Un virus remarquable est le PelV-1, découvert en 2024. La plupart des virus avec des queues sont minuscules, mais PelV-1 a une coque principale d’environ 200 nanomètres de large et une queue extraordinaire de 2,3 micromètres — la plus longue connue dans le monde viral. Pour comparaison, c’est environ 19 fois plus long qu’une particule de coronavirus entière.

Les scientifiques pensent que la queue du PelV-1 l’aide à pénétrer les cellules hôtes et à infecter le plancton. Une fois à l’intérieur, la queue se désintègre, laissant derrière elle une fabrique virale prête à se répliquer. Même à l’échelle microscopique, l’océan a sa part de monstres.

3 Supergéants amphipodes

Au fond de l’océan vit un géant ressemblant à une crevette mesurant à peu près la taille d’un pain. Ces crustacés fantomatiques, appelés supergéants amphipodes, font partie des plus grands membres de leur espèce.

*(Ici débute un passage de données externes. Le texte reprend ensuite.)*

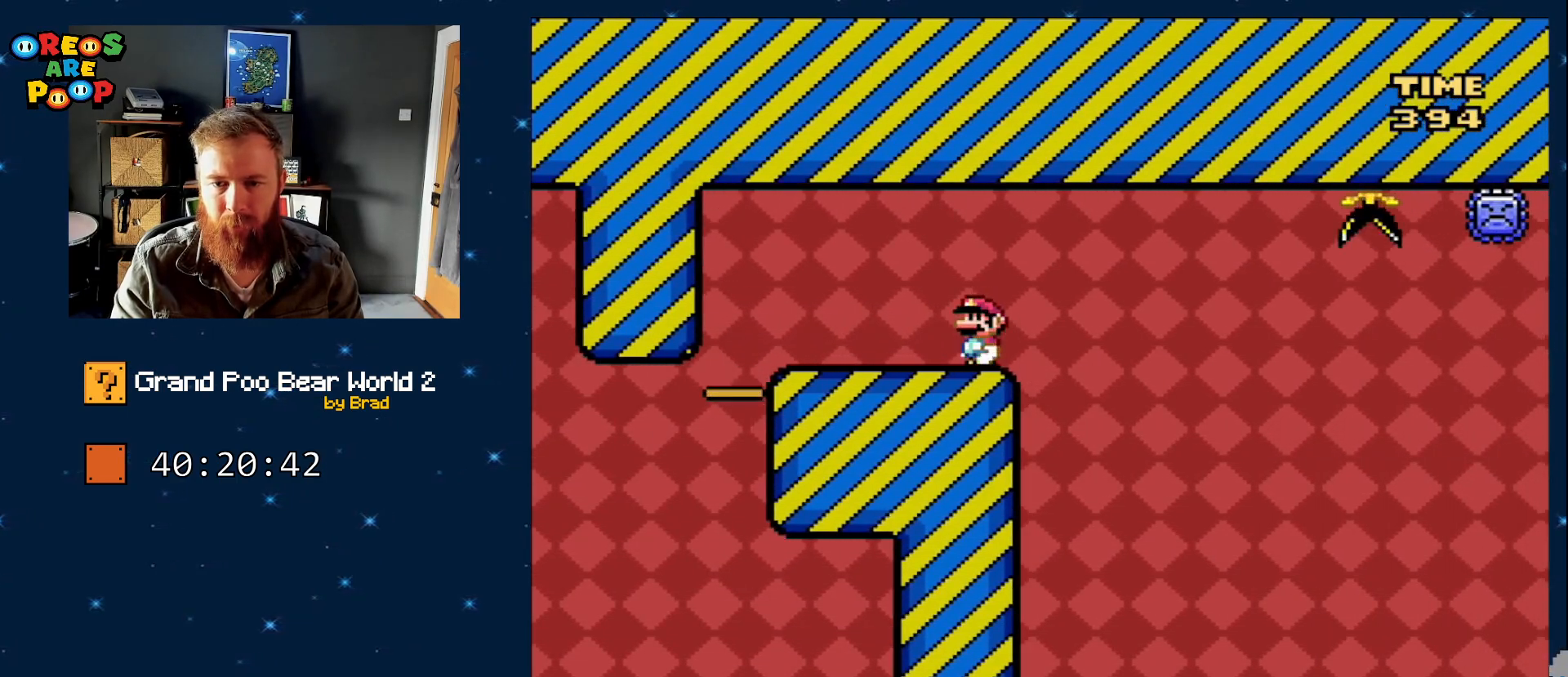
{"buttons": ["X", "DPAD_RIGHT"], "events": [[317, "DPAD_RIGHT", "down"]]}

Alicella gigantea appartient à une famille de plus de 10 000 espèces d’amphipodes, mais aucune n’approche sa taille. Mesurant jusqu’à 34 centimètres de long, il a été enregistré pour la première fois dans les années 1970 dans l’océan Pacifique Nord. Pendant des décennies, les scientifiques ont supposé qu’il était rare, mais une étude de 2025 a prouvé le contraire.

En analysant les données ADN et des décennies d’enregistrements, les chercheurs ont découvert que ces behemoths pâles pourraient habiter jusqu’à 59 % des océans du monde — y compris les six grands bassins océaniques. Loin d’être insaisissable, A. gigantea pourrait bien être l’une des histoires à succès discrètes des profondeurs marines.

2 Physalie

La physalie est l’un des organismes les plus étranges de l’océan — et ce n’est même pas une créature unique. Ce qui semble être un corps semblable à une méduse est en réalité une colonie de clones spécialisés appelés zooïdes, tous travaillant ensemble comme un seul organisme.

Cet agencement est connu sous le nom de siphonophore. Chaque zooïde remplit une tâche spécifique : l’un maintient la colonie à flot, tandis que d’autres s’occupent de la chasse, de la digestion et de la reproduction.

La physalie (Physalia physalis) tire son nom de sa ressemblance avec un vaisseau de guerre du XVIIIe siècle. Son flottaison bleu, violet ou rose dérive à la surface tandis que ses tentacules s’étendent en dessous, atteignant souvent 10 mètres. Ces tentacules sont garnis de cellules urticantes venimeuses suffisamment puissantes pour paralyser de petits poissons et autres proies — et suffisamment douloureuses pour laisser les humains en proie à l’angoisse.

1 Magnifique pieuvre en verre

Peu d’espèces marines sont aussi envoûtantes que la pieuvre en verre. Ce céphalopode presque transparent dévoile ses organes internes — yeux, nerfs optiques et même son tube digestif — à travers un corps fantomatique clair.

À peine quelques personnes ont déjà vu Vitreledonella richardi dans la nature. Ces merveilles à dix tentacules glissent à travers les eaux tropicales à environ 900 mètres de profondeur et atteignent une longueur d’environ 0,5 mètre.

Une grande partie de ce que nous savons sur les pieuvres en verre provient d’exemplaires trouvés dans l’estomac de prédateurs. Mais en 2017, des scientifiques de l’Institut Océan Schmidt ont capturé des images vidéo rares de deux individus vivants lors d’une expédition en haute mer dans le Pacifique — offrant un aperçu envoûtant de l’une des créatures les plus mystérieuses de la nature.